Having someone to talk to outside of your relationship often helps us put things in perspective. Yet when family and friends start actively interfering in your relationship, it's time to put on the brakes.
"Women process their emotions verbally," says relationship counsellor Mary Ovenstone. Therefore we need to talk to someone to deal with our emotions. As a result we often turn to family and friends to discuss issues or frustrations we're experiencing with our partners.
Men, on the other hand, sometimes need someone to help them fix things and solve problems with their partners and they rarely process emotions verbally. "However, men may look for comfort and support from their parents, as they may feel the need for someone to side with them," says Ovenstone.
Ovenstone says that "relationships have rings around them". In the centre lies the couple and around them, in different circles, lie their confidantes and friends. "The bond the couple shares is privileged," says Ovenstone. "They share sacred information that can only be shared with one another."
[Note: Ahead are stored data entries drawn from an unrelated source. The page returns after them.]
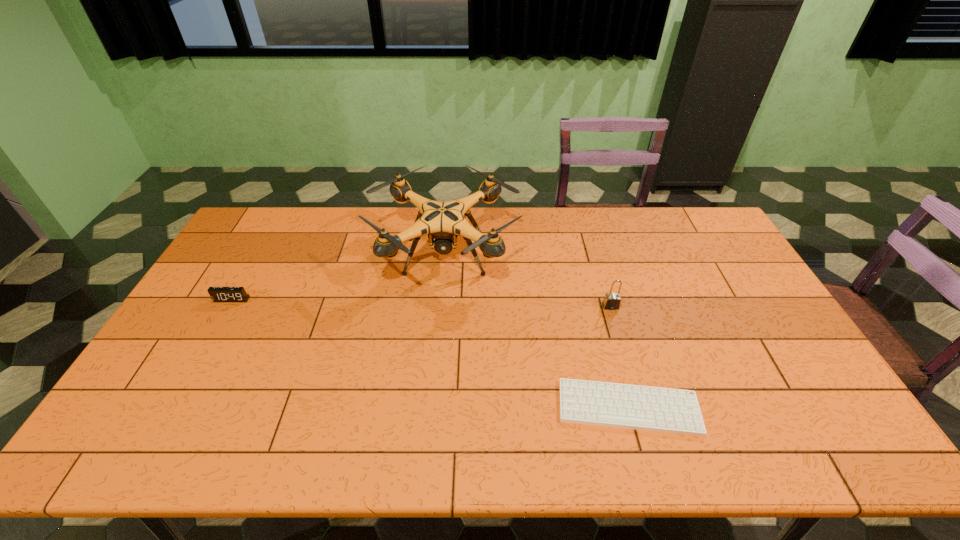
Locate an element on the screen. free space located on the back of the computer keyboard is located at coordinates (607, 329).

Identify the location of object present at the far edge. The width and height of the screenshot is (960, 540). (443, 221).

In order to click on object that is positioned at the near edge in this screenshot , I will do coord(666,410).

Image resolution: width=960 pixels, height=540 pixels. Identify the location of object positioned at the left edge. (218, 294).

Locate an element on the screen. blank space at the far edge is located at coordinates (612, 213).

At what (x,y) coordinates should I click in order to perform the action: click on vacant space at the near edge. Please return your answer as a coordinate pair (x, y). Image resolution: width=960 pixels, height=540 pixels. Looking at the image, I should click on (278, 438).

In the image, there is a desktop. Identify the location of vacant space at the left edge. Image resolution: width=960 pixels, height=540 pixels. (231, 328).

This screenshot has width=960, height=540. In the image, there is a desktop. Identify the location of vacant area at the right edge. [763, 366].

Where is `vacant area between the tallest object and the leftmost object`? This screenshot has width=960, height=540. vacant area between the tallest object and the leftmost object is located at coordinates (339, 278).

Locate an element on the screen. The height and width of the screenshot is (540, 960). free point between the padlock and the second object from left to right is located at coordinates (528, 281).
The circle closest to the you and your partner are your confidantes, the one or two friends or family members you can talk to about anything, Ovenstone continues. "We need someone outside of our relationships who we feel we can confide in," she says. There needs to be a strong base of trust and understanding between you and your confidantes. "They are not allowed to share any private information you reveal about your relationship and they also shouldn't side with you." Their job is to be a neutral sounding board. If your confidante is not a family member, it's preferable that they be of the same gender as you to avoid jealousy and relationship complications.
The next circle is made up of mutual friends of the couple. "You and your partner need to agree on what you'll tell them so you both know where you stand."
Surrounding them are casual friends who you are less close to and choose not to confide in.
Parents naturally want to relieve perceived suffering of their children, says Ovenstone. "Their identities may also be tied up in fixing things, especially in their children's lives."
Regardless of their reasoning, if your family or that of your partner constantly interferes in your relationship or offers unsolicited advice, it's time to take action. "The person whose family or parent it is needs to to have a conversation with them," says Ovenstone. "So if your in-laws interfere, it's your husband's duty to step in and create boundaries with them." The same applies to you and your family.
Ultimately, it is up to a couple to agree on the boundaries they place around their relationship.